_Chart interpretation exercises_

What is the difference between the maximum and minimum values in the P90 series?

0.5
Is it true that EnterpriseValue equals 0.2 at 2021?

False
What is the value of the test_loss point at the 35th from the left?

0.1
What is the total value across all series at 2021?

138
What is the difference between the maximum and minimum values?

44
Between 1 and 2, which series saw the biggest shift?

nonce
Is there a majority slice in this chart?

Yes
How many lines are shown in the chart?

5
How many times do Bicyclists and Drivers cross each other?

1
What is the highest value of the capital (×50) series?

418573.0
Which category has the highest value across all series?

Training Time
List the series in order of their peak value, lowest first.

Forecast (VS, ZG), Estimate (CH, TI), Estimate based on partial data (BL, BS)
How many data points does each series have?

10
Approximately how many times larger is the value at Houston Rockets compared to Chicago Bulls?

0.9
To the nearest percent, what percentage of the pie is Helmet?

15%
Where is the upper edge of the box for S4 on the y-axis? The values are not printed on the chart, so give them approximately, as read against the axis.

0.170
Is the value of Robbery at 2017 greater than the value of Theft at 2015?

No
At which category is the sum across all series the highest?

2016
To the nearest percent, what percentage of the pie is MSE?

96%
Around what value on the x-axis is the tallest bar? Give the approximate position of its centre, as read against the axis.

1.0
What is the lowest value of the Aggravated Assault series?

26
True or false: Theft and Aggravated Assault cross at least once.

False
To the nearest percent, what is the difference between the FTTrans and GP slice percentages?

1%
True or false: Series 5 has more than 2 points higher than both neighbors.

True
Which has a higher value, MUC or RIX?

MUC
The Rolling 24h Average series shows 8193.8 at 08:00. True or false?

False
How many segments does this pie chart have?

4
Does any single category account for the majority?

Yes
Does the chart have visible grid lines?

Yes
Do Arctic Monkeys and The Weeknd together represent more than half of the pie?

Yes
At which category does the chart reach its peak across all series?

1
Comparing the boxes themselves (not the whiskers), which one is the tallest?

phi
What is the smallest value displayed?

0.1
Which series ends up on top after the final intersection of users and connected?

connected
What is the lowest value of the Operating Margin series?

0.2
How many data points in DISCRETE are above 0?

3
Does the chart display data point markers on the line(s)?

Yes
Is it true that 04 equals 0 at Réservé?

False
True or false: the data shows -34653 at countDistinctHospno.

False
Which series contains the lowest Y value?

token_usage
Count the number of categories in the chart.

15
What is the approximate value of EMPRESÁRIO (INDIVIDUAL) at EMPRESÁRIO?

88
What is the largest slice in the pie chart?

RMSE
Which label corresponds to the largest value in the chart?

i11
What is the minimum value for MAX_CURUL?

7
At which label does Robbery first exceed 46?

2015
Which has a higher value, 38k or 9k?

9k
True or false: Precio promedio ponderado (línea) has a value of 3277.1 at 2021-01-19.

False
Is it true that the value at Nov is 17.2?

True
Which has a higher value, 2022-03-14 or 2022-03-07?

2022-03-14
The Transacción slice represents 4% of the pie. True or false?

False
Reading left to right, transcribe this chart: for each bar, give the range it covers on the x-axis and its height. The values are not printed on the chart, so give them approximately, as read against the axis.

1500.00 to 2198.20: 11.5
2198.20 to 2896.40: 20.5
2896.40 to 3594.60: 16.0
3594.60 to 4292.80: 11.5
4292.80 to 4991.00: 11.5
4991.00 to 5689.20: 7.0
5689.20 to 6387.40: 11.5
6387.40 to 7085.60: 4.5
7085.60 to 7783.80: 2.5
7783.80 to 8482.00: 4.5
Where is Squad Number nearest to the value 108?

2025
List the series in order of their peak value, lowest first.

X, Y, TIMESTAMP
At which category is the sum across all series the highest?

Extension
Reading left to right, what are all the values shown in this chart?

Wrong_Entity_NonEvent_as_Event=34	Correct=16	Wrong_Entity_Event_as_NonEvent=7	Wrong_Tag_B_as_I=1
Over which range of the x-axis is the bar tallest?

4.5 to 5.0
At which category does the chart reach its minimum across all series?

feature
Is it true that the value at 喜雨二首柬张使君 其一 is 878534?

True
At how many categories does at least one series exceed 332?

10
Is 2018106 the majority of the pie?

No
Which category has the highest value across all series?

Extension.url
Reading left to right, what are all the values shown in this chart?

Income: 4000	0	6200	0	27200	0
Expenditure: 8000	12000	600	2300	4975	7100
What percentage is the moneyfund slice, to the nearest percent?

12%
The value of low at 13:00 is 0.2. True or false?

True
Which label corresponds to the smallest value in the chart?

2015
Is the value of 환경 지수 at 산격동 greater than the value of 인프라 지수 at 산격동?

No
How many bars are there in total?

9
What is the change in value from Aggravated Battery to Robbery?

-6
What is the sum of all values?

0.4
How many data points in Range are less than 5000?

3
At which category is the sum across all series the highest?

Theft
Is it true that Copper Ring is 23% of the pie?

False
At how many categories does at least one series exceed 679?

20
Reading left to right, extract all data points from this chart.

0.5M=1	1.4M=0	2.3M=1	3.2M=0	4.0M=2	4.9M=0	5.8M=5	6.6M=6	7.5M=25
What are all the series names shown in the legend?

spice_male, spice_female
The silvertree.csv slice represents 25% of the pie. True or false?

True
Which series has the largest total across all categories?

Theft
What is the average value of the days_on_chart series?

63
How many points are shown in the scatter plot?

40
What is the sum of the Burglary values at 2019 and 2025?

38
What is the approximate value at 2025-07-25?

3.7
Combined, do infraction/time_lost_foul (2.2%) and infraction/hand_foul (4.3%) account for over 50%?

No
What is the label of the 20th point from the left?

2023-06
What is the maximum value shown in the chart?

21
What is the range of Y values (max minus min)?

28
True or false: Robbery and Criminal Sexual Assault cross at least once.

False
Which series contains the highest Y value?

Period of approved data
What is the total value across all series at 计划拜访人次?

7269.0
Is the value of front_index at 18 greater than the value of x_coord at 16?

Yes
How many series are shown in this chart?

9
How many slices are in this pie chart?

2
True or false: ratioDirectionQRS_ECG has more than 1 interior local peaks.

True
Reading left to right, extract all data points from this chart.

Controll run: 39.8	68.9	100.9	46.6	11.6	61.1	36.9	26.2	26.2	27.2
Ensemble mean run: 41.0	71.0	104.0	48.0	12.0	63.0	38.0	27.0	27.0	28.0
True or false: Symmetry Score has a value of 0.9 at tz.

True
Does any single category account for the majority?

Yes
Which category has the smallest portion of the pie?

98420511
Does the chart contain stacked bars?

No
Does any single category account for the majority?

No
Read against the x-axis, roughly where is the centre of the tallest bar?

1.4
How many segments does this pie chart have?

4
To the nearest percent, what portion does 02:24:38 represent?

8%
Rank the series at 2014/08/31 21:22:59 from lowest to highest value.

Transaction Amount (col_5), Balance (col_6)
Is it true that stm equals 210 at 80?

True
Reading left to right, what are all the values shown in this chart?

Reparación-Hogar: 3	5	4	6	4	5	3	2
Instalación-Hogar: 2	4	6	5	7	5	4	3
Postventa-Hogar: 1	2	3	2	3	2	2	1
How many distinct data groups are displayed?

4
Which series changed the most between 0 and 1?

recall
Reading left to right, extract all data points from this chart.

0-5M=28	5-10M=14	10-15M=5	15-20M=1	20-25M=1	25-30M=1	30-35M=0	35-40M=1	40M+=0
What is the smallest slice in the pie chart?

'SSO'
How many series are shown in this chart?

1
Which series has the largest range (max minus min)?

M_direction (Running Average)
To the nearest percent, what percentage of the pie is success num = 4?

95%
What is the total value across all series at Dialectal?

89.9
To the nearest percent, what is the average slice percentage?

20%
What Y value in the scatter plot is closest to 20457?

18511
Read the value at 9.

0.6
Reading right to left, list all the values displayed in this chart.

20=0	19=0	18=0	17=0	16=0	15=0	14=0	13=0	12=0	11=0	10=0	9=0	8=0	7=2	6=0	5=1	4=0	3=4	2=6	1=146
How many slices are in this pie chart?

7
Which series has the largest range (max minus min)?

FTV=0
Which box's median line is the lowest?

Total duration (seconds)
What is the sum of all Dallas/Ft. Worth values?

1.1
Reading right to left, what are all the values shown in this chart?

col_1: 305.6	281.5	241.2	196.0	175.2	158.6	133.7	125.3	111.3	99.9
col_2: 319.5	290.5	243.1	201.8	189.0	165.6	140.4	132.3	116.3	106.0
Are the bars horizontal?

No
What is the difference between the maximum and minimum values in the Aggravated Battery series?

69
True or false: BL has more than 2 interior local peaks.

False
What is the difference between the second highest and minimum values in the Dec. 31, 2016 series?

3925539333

_Required work_
Find every line in the listing above that contains the string "connected" and copy each one. Match case exactly.

_Expected answer_
Which series ends up on top after the final intersection of users and connected?
connected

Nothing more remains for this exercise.